Villa Planchart, Gio Ponti

Creating a home is more than just constructing a living space; it’s about crafting an environment that resonates with the personal narrative of those who dwell within. It’s a place where functionality meets personal expression, resulting in spaces that are not only efficient but also intimately connected to the homeowner’s way of life. With this philosophy in mind, here are the essential elements to consider:

Villa Planchart Gio Ponti, pictures by Juliotavolo

Gio Ponti’s “The Five Points”

1. Reflective Living: The house should mirror the inhabitants’ lifestyle.
2.Versatile Spaces: Utilize an open plan with sliding walls for a flexible living area.
3.Outdoor Connection: Incorporate Italian-inspired porches, terraces, and balconies for indoor-outdoor harmony.
4.Furnished Windows: Design windowed walls with custom solutions for functionality and aesthetics.
5.Central Library: Include a fixed library as a hub for continuous learning and cultural enrichment.

Gio Ponti, Villa Planchart, pianta del piano terra. “Domus” 303, 1955.

Villa Planchart (1953-57)
seems to float above the hills of Caracas, with its exterior designed as if it’s made of hovering planes that play with the landscape. The walls don’t meet at the corners, giving the house an airy, open feel. This architectural choice is intentional, transforming the walls into ethereal screens detoched from the structure.
At night, the lighting makes the villa glow, emphasizing its unique design and making it look even lighter.

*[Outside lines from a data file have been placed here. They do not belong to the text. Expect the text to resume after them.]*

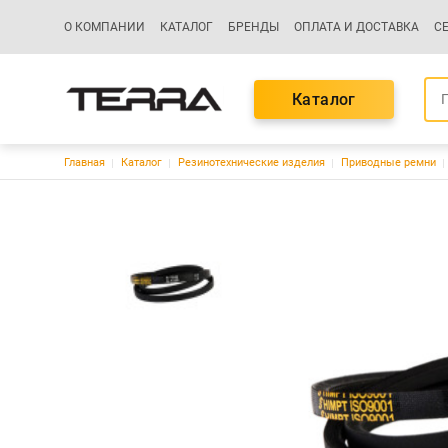
Основная навигация
О КОМПАНИИ
КАТАЛОГ
БРЕНДЫ
ОПЛАТА И ДОСТАВКА
С
Каталог
Строка навигации
Главная
Каталог
Резинотехнические изделия
Приводные ремни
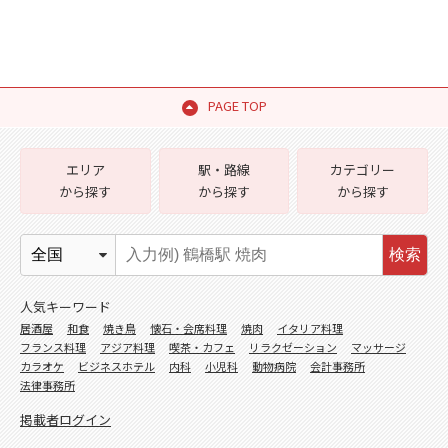
PAGE TOP
エリア
駅・路線
カテゴリー
から探す
から探す
から探す
検索
人気キーワード
居酒屋
和食
焼き鳥
懐石・会席料理
焼肉
イタリア料理
フランス料理
アジア料理
喫茶・カフェ
リラクゼーション
マッサージ
カラオケ
ビジネスホテル
内科
小児科
動物病院
会計事務所
法律事務所
掲載者ログイン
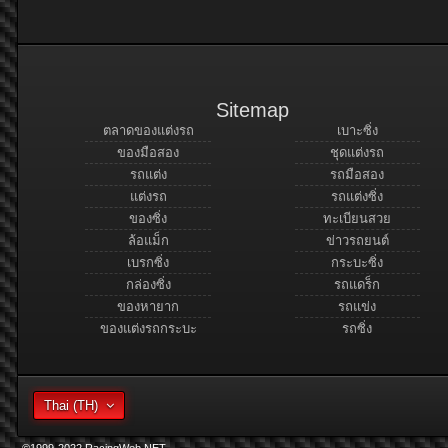
Sitemap
ตลาดของแต่งรถ
เบาะซิ่ง
ของมือสอง
ชุดแต่งรถ
รถแต่ง
รถมือสอง
แต่งรถ
รถแต่งซิ่ง
ของซิ่ง
ทะเบียนสวย
ล้อแม็ก
ข่าวรถยนต์
เบรกซิ่ง
กระบะซิ่ง
กล่องซิ่ง
รถแดร็ก
ของหายาก
รถแข่ง
ของแต่งรถกระบะ
รถซิ่ง
Thai (TH)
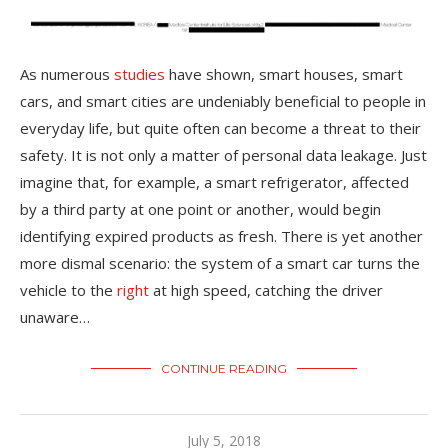
As numerous
studies
have shown, smart houses, smart
cars, and smart cities are undeniably beneficial to people in
everyday life, but quite often can become a threat to their
safety. It is not only a matter of personal data leakage. Just
imagine that, for example, a smart refrigerator, affected
by a third party at one point or another, would begin
identifying expired products as fresh. There is yet another
more dismal scenario: the system of a smart car turns the
vehicle to the
right
at high speed, catching the driver
unaware…
CONTINUE READING
July 5, 2018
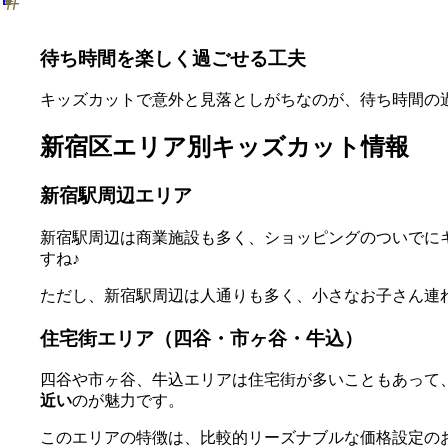
待ち時間を楽しく過ごせる工夫
キッズカットで意外と見落としがちなのが、待ち時間の
新宿区エリア別キッズカット情報
新宿駅周辺エリア
新宿駅周辺は商業施設も多く、ショッピングのついでに
すね♪
ただし、新宿駅周辺は人通りも多く、小さなお子さん連
住宅街エリア（四谷・市ヶ谷・牛込）
四谷や市ヶ谷、牛込エリアは住宅街が多いこともあって
近い
のが魅力です。
このエリアの特徴は、比較的リーズナブルな価格設定の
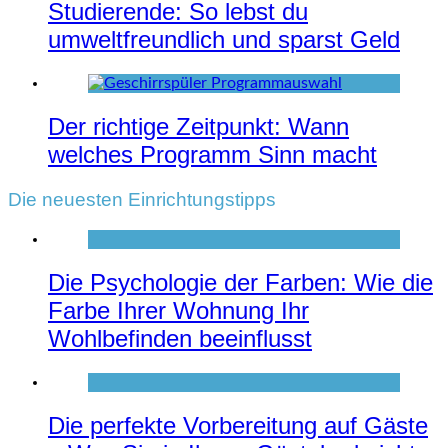
Studierende: So lebst du
umweltfreundlich und sparst Geld
Der richtige Zeitpunkt: Wann
welches Programm Sinn macht
Die neuesten Einrichtungstipps
Die Psychologie der Farben: Wie die
Farbe Ihrer Wohnung Ihr
Wohlbefinden beeinflusst
Die perfekte Vorbereitung auf Gäste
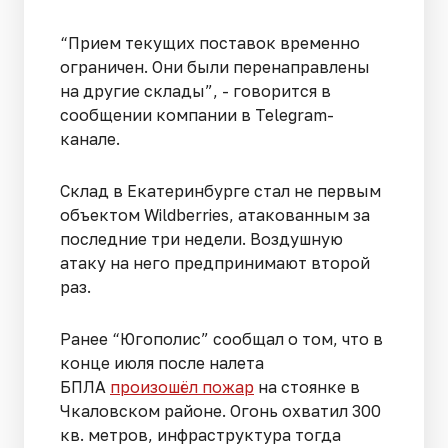
“Прием текущих поставок временно
ограничен. Они были перенаправлены
на другие склады”, - говорится в
сообщении компании в Telegram-
канале.
Склад в Екатеринбурге стал не первым
объектом Wildberries, атакованным за
последние три недели. Воздушную
атаку на него предпринимают второй
раз.
Ранее “Югополис” сообщал о том, что в
конце июля после налета
БПЛА
произошёл пожар
на стоянке в
Чкаловском районе. Огонь охватил 300
кв. метров, инфраструктура тогда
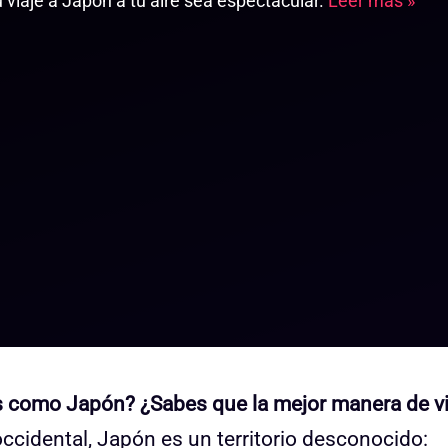
viaje a Japón a tu aire sea espectacular.
Leer más »
ís como Japón? ¿Sabes que la mejor manera de vi
ccidental, Japón es un territorio desconocido:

It’s a house that’s both part of the land and a work of art in itself.

Villa Planchart as a sanctuary where the patio isn’t merely an outdoor area, but a thoughtful stage that offers selective views from within, serving as a seamless connector and a subtle divider of the living spaces.

The house is designed with precision, its visual planes meticulously oriented to harness the best of nature’s offerings—the panoramic views, the gentle winds, and the warm embrace of the sun.

The fluidity of Villa Planchart is its signature, an embodiment of the ‘open space’ concept, free-flowing and uninterrupted, with doors present only where privacy is essential.